§ **Tekstfragment**
=-=-=-=-=
Opinie In de memories van toelichting bij de begrotingen 2015 van de Ministeries van BZK, I&M en EZ wordt melding gemaakt van een nieuw Rijksinitiatief: “De Agenda Stad”. Doel is blijkbaar: ‘de concurrentiekracht en de leefbaarheid van de Nederlandse Steden te versterken.’ Wie kan daar tegen zijn? Een poging om wat meer vat op dit initiatief te krijgen.
Opvallend is dat minister Stef Blok niet genoemd wordt bij de ondertekenaars. Traditioneel waren de rijksdisciplines Wonen, Volkshuisvesting en Woningmarkt zeer prominent aanwezig in de Rijksaanpak voor de stedelijke gebieden. Jarenlang waren de zeer aanzienlijke geldstromen uit het Investeringsfonds Stedelijke Vernieuwing (ISV) leidend voor de Rijksbemoeienis met de stedelijke ontwikkeling. De al enige jaren aangekondigde beëindiging van deze geldstroom (2013) is aanleiding geweest voor veel gemeenten en gremia als de G32 om te pleiten voor een nieuwe subsidiestroom. Tevergeefs. De Rijkssturing met Rijksmiddelen beperkt zich, begrijpelijk, steeds meer tot zaken die specifiek van nationaal belang zijn.
=-=-=-=-=
§ **Uittreksel gegevensset**
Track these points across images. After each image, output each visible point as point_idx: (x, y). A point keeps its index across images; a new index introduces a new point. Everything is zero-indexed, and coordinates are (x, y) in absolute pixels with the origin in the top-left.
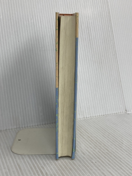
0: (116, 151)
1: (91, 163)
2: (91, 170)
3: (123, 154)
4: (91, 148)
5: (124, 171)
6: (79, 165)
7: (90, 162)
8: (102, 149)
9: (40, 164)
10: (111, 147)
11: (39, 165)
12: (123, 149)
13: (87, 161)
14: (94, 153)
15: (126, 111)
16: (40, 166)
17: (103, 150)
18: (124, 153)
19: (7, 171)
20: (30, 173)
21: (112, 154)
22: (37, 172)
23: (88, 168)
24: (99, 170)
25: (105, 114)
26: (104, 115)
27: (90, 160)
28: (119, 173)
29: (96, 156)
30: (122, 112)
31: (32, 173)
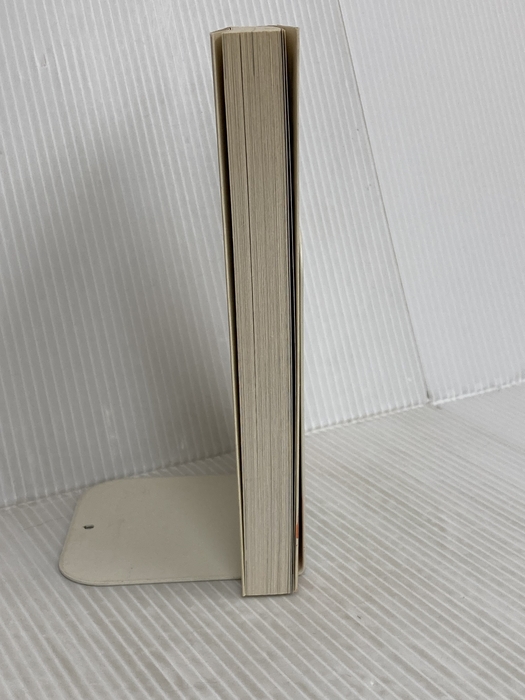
0: (425, 564)
1: (343, 622)
2: (350, 648)
3: (455, 574)
4: (332, 559)
5: (475, 643)
6: (300, 635)
7: (339, 618)
8: (371, 559)
9: (148, 645)
10: (403, 549)
11: (142, 646)
12: (452, 551)
13: (326, 614)
14: (346, 580)
15: (428, 396)
16: (148, 654)
17: (378, 562)
18: (459, 568)
19: (22, 685)
20: (116, 687)
21: (412, 576)
22: (144, 680)
23: (337, 644)
24: (380, 645)
25: (353, 417)
26: (349, 421)
27: (338, 610)
28: (456, 653)
29: (358, 591)
30: (417, 404)
31: (123, 685)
=-=-=-=-=
§ **Werkopdracht 1**
Zet de alinea die begint met "Opvallend is dat minister Stef Blok" uit het stuk over de Agenda Stad om in een beknopte opsomming. Behoud daarbij de belangrijkste feiten.
§ **Werkopdracht 2**
Hervat het stuk over de Agenda Stad na de laatste zin en schrijf het verder.

§ **Antwoord 1**
- Minister Stef Blok staat niet bij de ondertekenaars.
- Wonen, Volkshuisvesting en Woningmarkt waren vanouds zeer prominent in de Rijksaanpak voor stedelijke gebieden.
- Jarenlang bepaalden de grote geldstromen uit het Investeringsfonds Stedelijke Vernieuwing (ISV) de Rijksbemoeienis met stedelijke ontwikkeling.
- De al jaren aangekondigde beëindiging van die geldstroom (2013) bracht veel gemeenten en gremia zoals de G32 ertoe te pleiten voor een nieuwe subsidiestroom, maar tevergeefs.
- De Rijkssturing met Rijksmiddelen beperkt zich steeds meer tot zaken van specifiek nationaal belang.

§ **Antwoord 2**
Blijkbaar is het nodig dat de teleurgestelden nog een doekje voor het bloeden krijgen. Want zo is de “Agenda Stad” wel te karakteriseren: heel veel woorden, weinig daden en vooral geen geld. Minister Plasterk meldt dat het gaat om de concurrentiekracht en leefbaarheid van de steden, waarbij het de uitdaging voor zijn departement is om interdepartementaal deze Agenda te concretiseren. Precies lezen van deze zinsnede leert ons: dat blijkbaar BZK aan het stuur wil zitten, met EZ en Ie&M op de achterbank. Maar ook dat het allemaal nog vaag is: de Agenda moet immers worden geconcretiseerd.
In de reactie van het kabinet op de Adviezen van de Raad voor de Leefomgeving Toekomst Stad en Kwaliteit zonder groei (Tweede Kamer, 19 september 2014) gaat het om “versterking van de stedelijke regio’s als motoren voor economie en innovatie en – in een breder perspectief- duurzame ontwikkeling.” Heel veel goede bedoelingen waar niets op af te dingen valt, maar nergens is nog een begin van concretisering. Platform 31 is blijkbaar ingehuurd om de Agenda mee vorm te geven.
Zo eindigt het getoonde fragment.